Tradicionalmente, a abordagem clínica é reativa: o paciente adoece e o tratamento é instituído. No entanto, abordagens contemporâneas têm explorado estratégias preventivas baseadas na modulação da resposta imune, especialmente da imunidade inata, com o objetivo de melhorar a resposta inicial frente a desafios infecciosos.
Nesse contexto, compreender a dinâmica da primeira linha de defesa do organismo deixa de ser apenas conceitual e passa a ter aplicação clínica direta, especialmente na redução da gravidade dos quadros e do risco de complicações secundárias.
A Primeira Linha de Defesa: O Papel da Imunidade Inata
A imunidade inata constitui a primeira linha de defesa do organismo, com resposta rápida (minutos a horas), mediada por barreiras físicas, células fagocíticas, células NK e mediadores inflamatórios.
Em contraste, a imunidade adaptativa demanda dias para o desenvolvimento de uma resposta específica, incluindo produção de anticorpos e expansão clonal de linfócitos.

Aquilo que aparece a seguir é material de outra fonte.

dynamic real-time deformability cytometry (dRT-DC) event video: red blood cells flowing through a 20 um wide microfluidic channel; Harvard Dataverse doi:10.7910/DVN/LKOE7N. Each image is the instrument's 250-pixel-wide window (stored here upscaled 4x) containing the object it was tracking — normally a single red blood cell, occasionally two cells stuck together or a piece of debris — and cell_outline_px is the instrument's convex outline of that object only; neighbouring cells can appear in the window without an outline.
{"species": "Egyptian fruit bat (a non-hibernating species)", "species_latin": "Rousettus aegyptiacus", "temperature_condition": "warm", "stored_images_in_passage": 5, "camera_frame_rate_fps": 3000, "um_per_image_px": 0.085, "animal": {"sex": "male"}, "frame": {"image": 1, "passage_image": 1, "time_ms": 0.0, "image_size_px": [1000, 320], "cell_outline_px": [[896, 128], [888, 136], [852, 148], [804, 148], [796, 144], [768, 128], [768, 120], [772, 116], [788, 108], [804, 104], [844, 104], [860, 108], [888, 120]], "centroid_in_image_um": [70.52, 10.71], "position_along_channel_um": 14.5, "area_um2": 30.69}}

Em quadros como a gripe canina e o complexo respiratório felino, a eficiência da resposta imune inicial influencia significativamente o curso clínico, incluindo carga viral, intensidade inflamatória e risco de infecções secundárias.
No entanto, é importante ressaltar que esse desfecho também depende de fatores como status vacinal, idade, carga infecciosa, estresse e presença de comorbidades.

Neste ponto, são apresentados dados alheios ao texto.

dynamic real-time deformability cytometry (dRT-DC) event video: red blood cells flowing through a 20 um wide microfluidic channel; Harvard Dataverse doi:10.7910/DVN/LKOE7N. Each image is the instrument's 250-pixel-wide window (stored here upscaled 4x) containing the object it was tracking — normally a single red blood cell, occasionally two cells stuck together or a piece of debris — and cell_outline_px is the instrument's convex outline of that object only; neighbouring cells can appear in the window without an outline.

Limitações da Resposta Inata em Pacientes de Risco
Pacientes jovens, geriátricos ou com doenças concomitantes podem apresentar respostas imunes menos eficientes ou desreguladas, seja por imaturidade imunológica, imunossenescência ou processos inflamatórios crônicos.
Nesse cenário, o conceito de imunomodulação não implica “estimular” indiscriminadamente o sistema imune, mas sim modular sua responsividade, buscando equilíbrio entre ativação antiviral e controle da inflamação.
O Eixo Th1/Th2 e a Resposta Antiviral
A resposta imune adaptativa envolve a polarização de linfócitos T auxiliares em diferentes perfis funcionais, com destaque para o eixo Th1/Th2.
A resposta Th1 está associada à produção de citocinas como o interferon-gama (IFN-γ), que participa da ativação de macrófagos e da amplificação de mecanismos de imunidade celular, relevantes no controle de patógenos intracelulares, incluindo vírus.
Entretanto, é importante destacar que a resposta antiviral não depende exclusivamente do eixo Th1, envolvendo também mecanismos da imunidade inata, como a produção de interferons do tipo I e a atividade de células NK.
Sobre o uso de imunomoduladores
O uso de imunomoduladores na rotina clínica tem sido explorado como estratégia adjuvante, com o objetivo de influenciar a resposta imune do hospedeiro.
No caso do Engystol®, a proposta é atuar estimulando os linfócitos Th1, ativando, dessa maneira, a imunidade inata do paciente.
Alguns estudos sugerem efeitos sobre a resposta antiviral e hemoparasitária, além de parâmetros imunológicos.
Janela de Oportunidade: Preparação Pré-Sazonal
A antecipação de estratégias preventivas antes do pico sazonal pode contribuir para melhor preparo imunológico do paciente.
O período pré-inverno pode ser utilizado para:
- revisão do protocolo vacinal
- controle de fatores de estresse
- avaliação nutricional
- implementação de medidas de suporte imunológico quando indicadas
Essa abordagem pode contribuir para redução da gravidade clínica e melhor recuperação.
Engystol®: Aplicação na Rotina Clínica
Vantagens estratégicas no inverno de uso de Engystol® incluem:
- Pacientes de risco (geriátricos, filhotes)
- Pode ser associado a terapias convencionais
- Possui excelente tolerabilidade
- Auxilia especialmente quando há componente viral ou hemoparasita
- Pode ajudar a reduzir recorrência clínica
Sempre considerando avaliação clínica individualizada.
A atuação do médico veterinário na prevenção envolve não apenas o controle de agentes infecciosos, mas também a otimização das condições do hospedeiro.
A modulação da resposta imune, especialmente da imunidade inata, surge como uma estratégia complementar dentro de uma abordagem integrada, que inclui vacinação, manejo ambiental e suporte clínico adequado.